TASK REQUIREMENTS: Reproduce the passage below on HuBMAP communication and training word for word, between "Given the early" and "as another option.", inclusive.

TEXT:
Asana - track NIH milestones and project management

While the IEC has technologically solved the problem of communication across a distributed consortium, they are experiencing some common social communication issues, primarily in getting everyone to buy-in to the technology. For example, they noted that onboarding consortium members to services like Asana, and convincing them that the effort needed to learn that service is worthwhile, were ongoing pain points. The IEC also distributes a weekly newsletter to all members of the consortium, but struggles to get people to contribute content. This forces the IEC to devote extra time and resources to finding and compiling noteworthy news.

External

The HIVE goal is to provide sufficient compute options such that most users will use online tools rather than downloading the data. Since the instinct for users is to download data and work locally, this will likely be a significant challenge. The IEC told us that since the Tools Components are building the online tools, they expect that most of the training for those tools will be developed by the TCs.

Instead, the IEC plans to focus on documentation. A key question when designing tools and training to support data access is who the user of the data will be and what support will they need. The IEC pointed out that while providing tools that would allow anyone to meaningfully interact with the data is a laudable goal, they must face the reality that at a certain point they would invest more resources designing tools to support naive users than society would gain from what they are able to do with the data. They argue that anyone who is serious about successfully utilizing the data from HuBMAP will invest the time and energy to understand the data and how to access it regardless of how the data are shared, and that a deep understanding of the data is necessary when performing a secondary analysis to avoid making assumptions about the data collection that are incorrect. As such, they plan to build and document flexible APIs enabling motivated users to use tools that are as simple as fit the tasks.

Given the early stage of HuBMAP, they have not established a training plan yet, but they do have a lot of previous experience with training. They have previously developed training for onboarding to the system as part of the XSEDE program, but the login, set up, onboarding, etc. is sufficiently different that the HuBMAP training will be assembled from scratch. In terms of how to train, they have a great Wide Angle Classroom setup that allows them to have a single instructor to teach several virtual classrooms simultaneously. They plan to leverage their current XSEDE centers that already have TAs, rooms, etc. to pilot any future training initiatives. They are also considering Massive Open Online Courses (MOOCs) as another option.

DATASET SECTION:
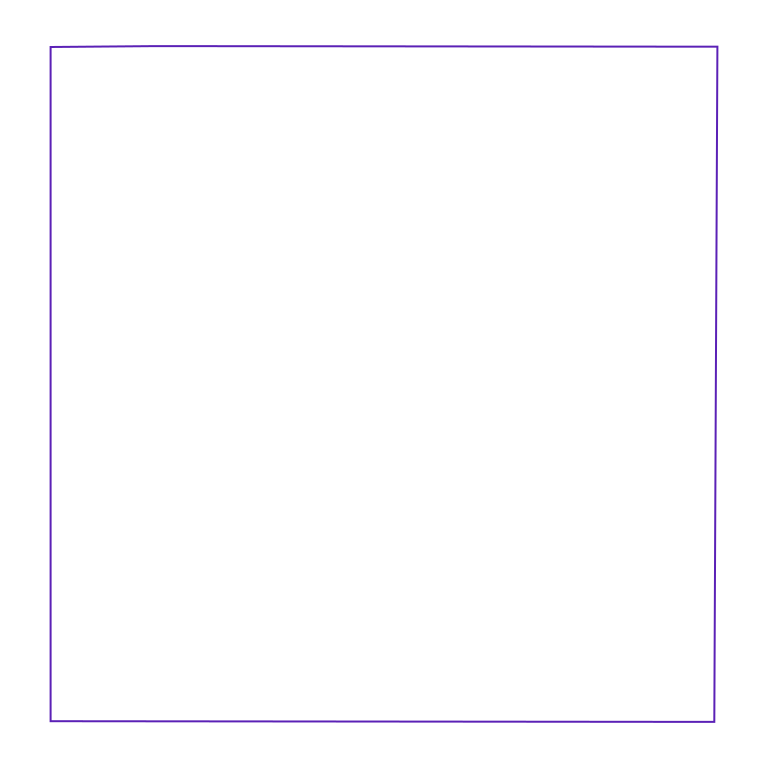 outline of Glasscock, Texas, United States of America
{"feature_id": "52423323B694996530293", "entity_name": "Glasscock", "entity_type": "district", "adm_level": 2, "iso_a3": "USA", "parent_name": "United States of America", "parent_adm1": "Texas", "projection": "robinson", "projection_center": [-101.592, 31.869], "detail": "fine", "context": "isolated", "style": "outline", "palette": "violet", "viewbox_px": 768, "rotation_deg": 0, "n_neighbors": 0, "source": "geoboundaries", "source_scale": "gbopen_adm2", "svg_char_len": 193}
<svg xmlns="http://www.w3.org/2000/svg" viewBox="0 0 768 768"><path d="M50.6,721.2L714.3,721.9L717.4,46.7L156.2,46.1L50.6,47.0L50.6,721.2Z" fill="none" stroke="#5b21b6" stroke-width="2"/></svg>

FINAL ANSWER:
Given the early stage of HuBMAP, they have not established a training plan yet, but they do have a lot of previous experience with training. They have previously developed training for onboarding to the system as part of the XSEDE program, but the login, set up, onboarding, etc. is sufficiently different that the HuBMAP training will be assembled from scratch. In terms of how to train, they have a great Wide Angle Classroom setup that allows them to have a single instructor to teach several virtual classrooms simultaneously. They plan to leverage their current XSEDE centers that already have TAs, rooms, etc. to pilot any future training initiatives. They are also considering Massive Open Online Courses (MOOCs) as another option.